Instantiation arguments

When you instantiate a Prisma client with prisma-extension-pgvector, you need to specify which model has the Vector Field, the name of the Vector Field, and the name of the ID field (idFieldName is optional, and will default to id).

import { PrismaClient } from '@prisma/client';
import { withPGVector } from 'prisma-extension-pgvector';

const prisma = new PrismaClient().$extends(withPGVector({
    modelName: 'vector',
    vectorFieldName: 'embedding',
    idFieldName: 'id'
}));

Queries

Model-specific methods for the unsupported vector field type are documented here. You can get an array of vectors from the database by id with, for example,

const vectors = await prisma.vector.getVectorsById({
  where: {
    id: { in: [ 1 ] }
  }
})

You can also perform nearest a nearest neighbor search:

const neighbors = await prisma.vector.findNearestNeighbors({
  from: [1, 1, 1],
  orderBy: 'L2'
})

Valid distance metrics for orderBy are L2 (default), InnerProduct, Cosine, L1. See PGVector Querying.

Native Prisma methods

Some of the native Prisma client methods have been overridden to support the vector field. Full documentation is here.

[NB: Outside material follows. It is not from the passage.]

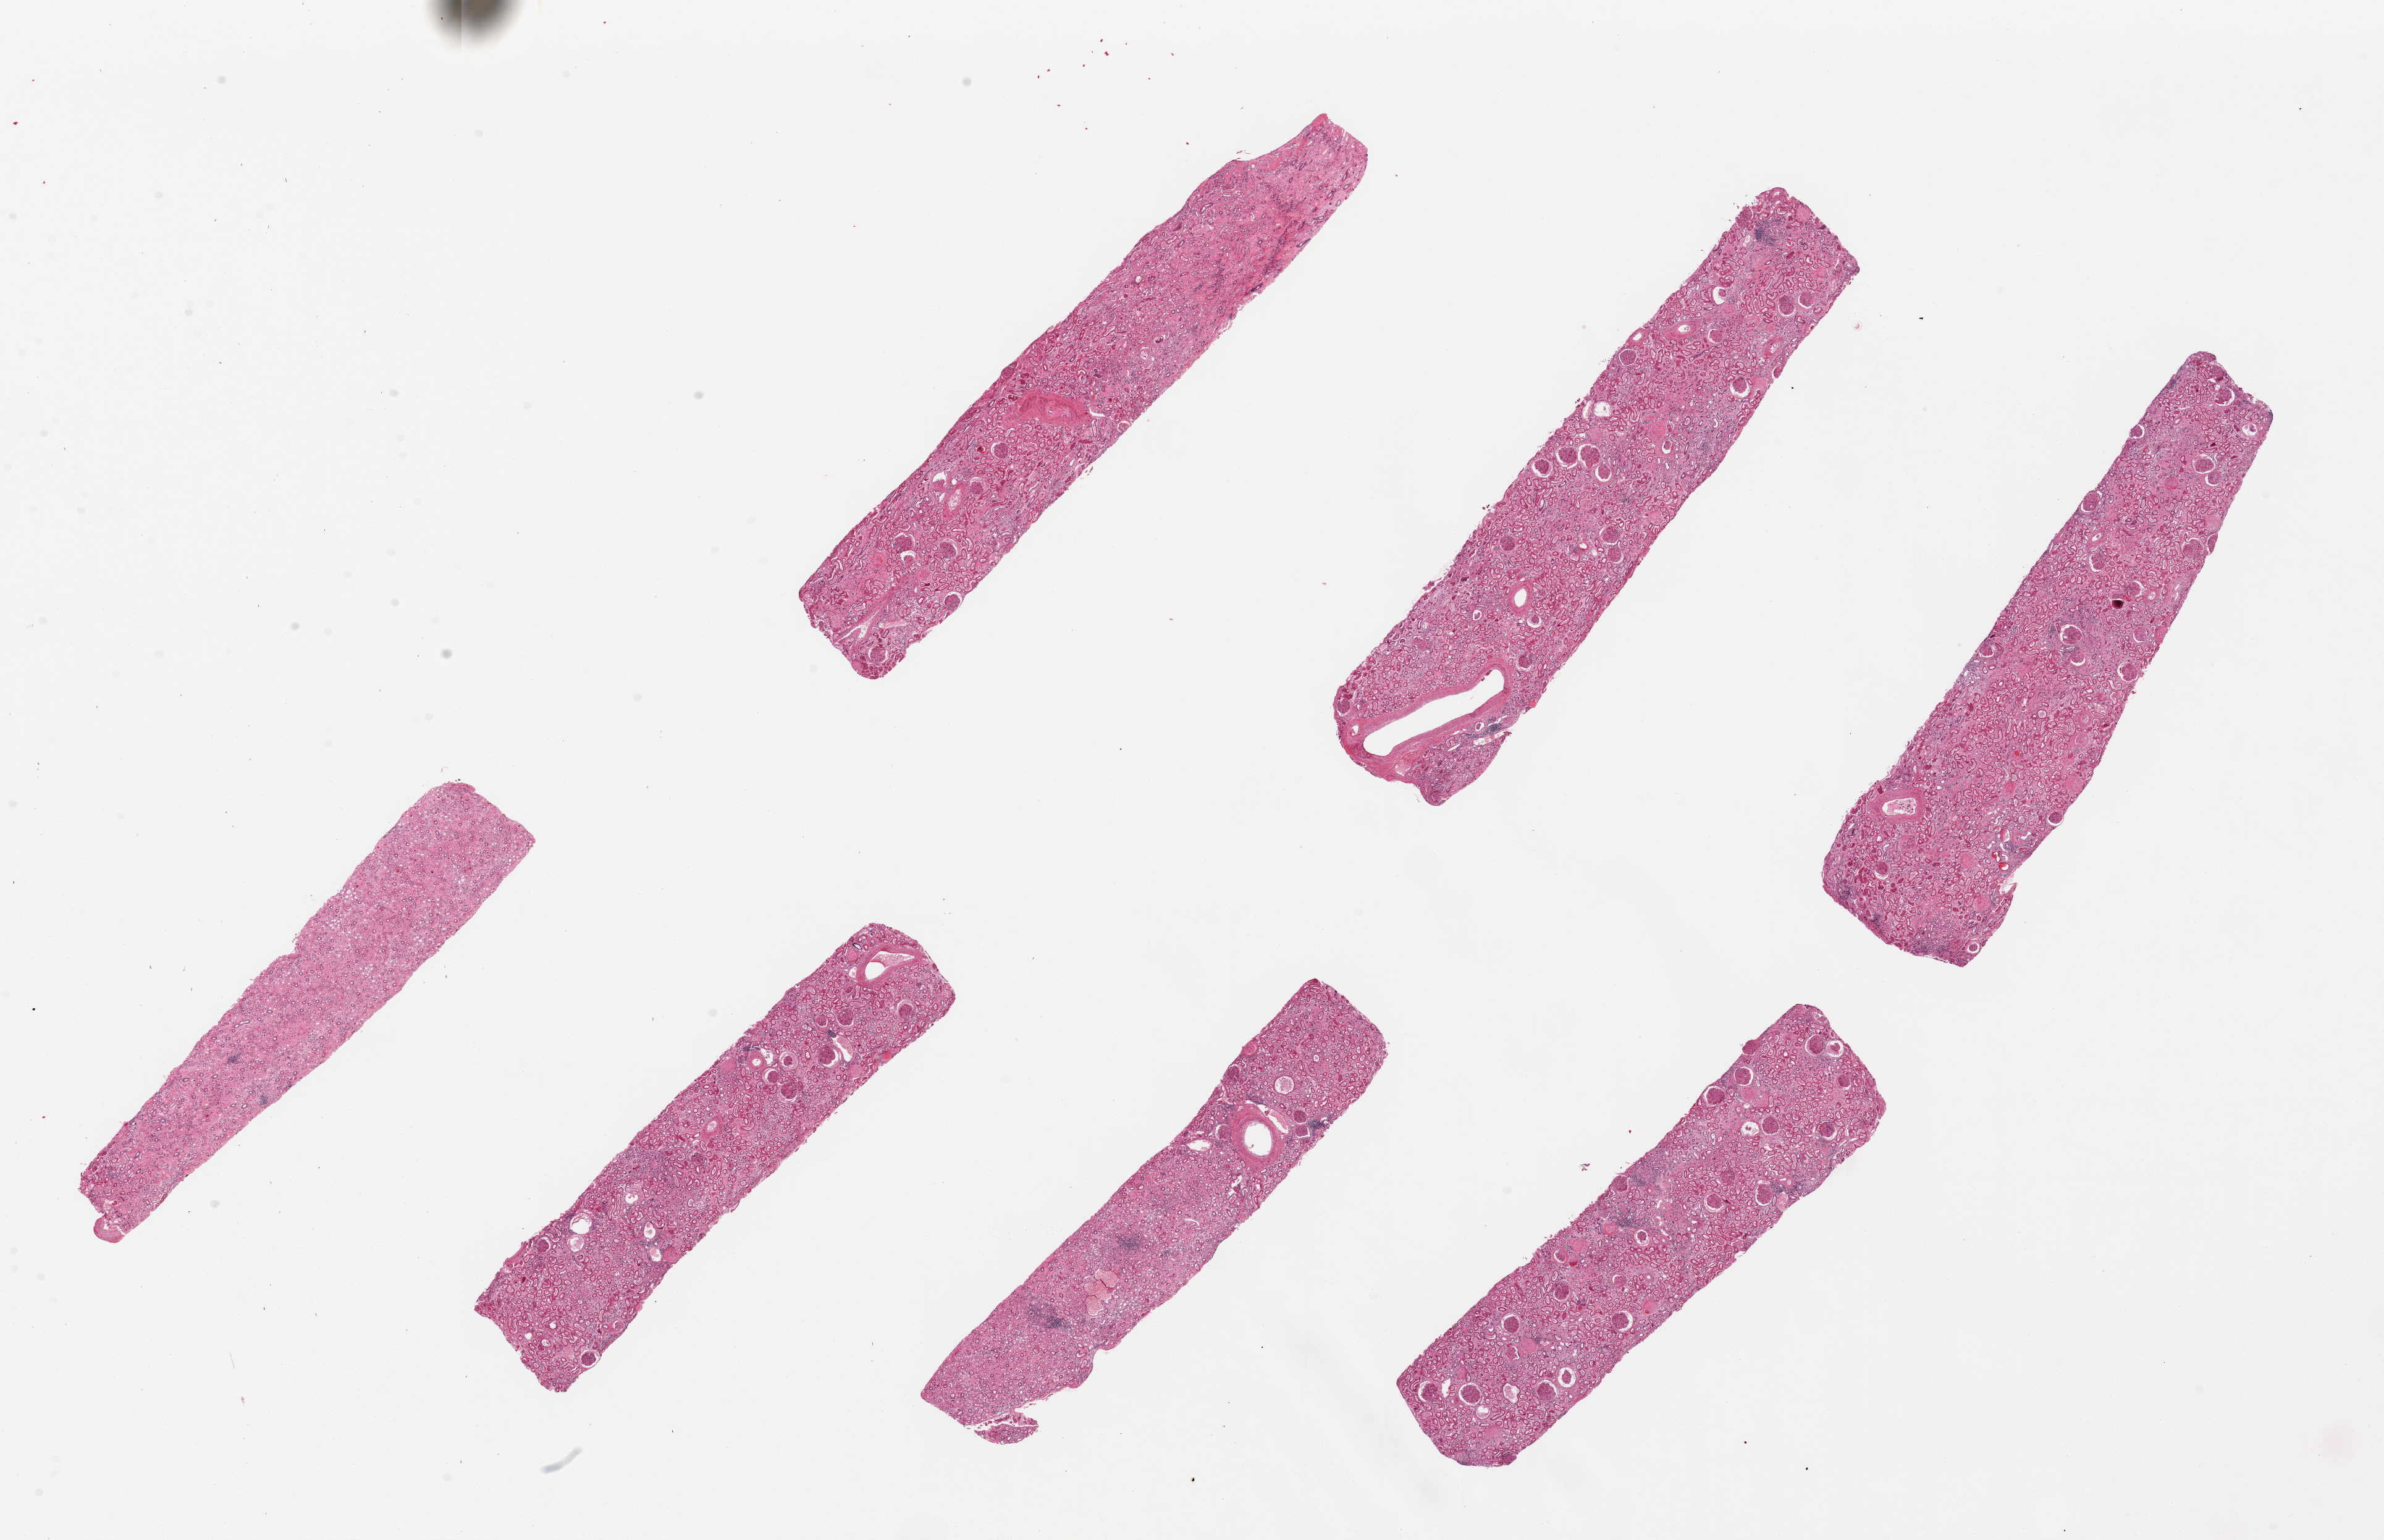
Hematoxylin and eosin (H&E) whole-slide image, shown as a low-resolution overview of the whole scanned area (about 30.5 x 19.7 mm, acquisition: 20x scan); PAXgene-fixed, paraffin-embedded tissue; section of renal cortex (target tissue); donor tissue sample. Donor: female.
Review note (as recorded): 7 pieces, up to 9x2mm; arteriolar and glomerular sclerosis consistent with diabetes; ~80% glomeruli are scarred; one piece and half of another piece are medulla.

Currently there is support for create, createManyAndReturn, and findMany.

Other native methods do not support the setting or retrieving of the vector field (yet!). For example, while you can createManyAndReturn, createMany will currently result in an error if you try and set your vector field.

If you have a need for one of the other ones to be supported, feel free to submit an issue, or, better, write one yourself!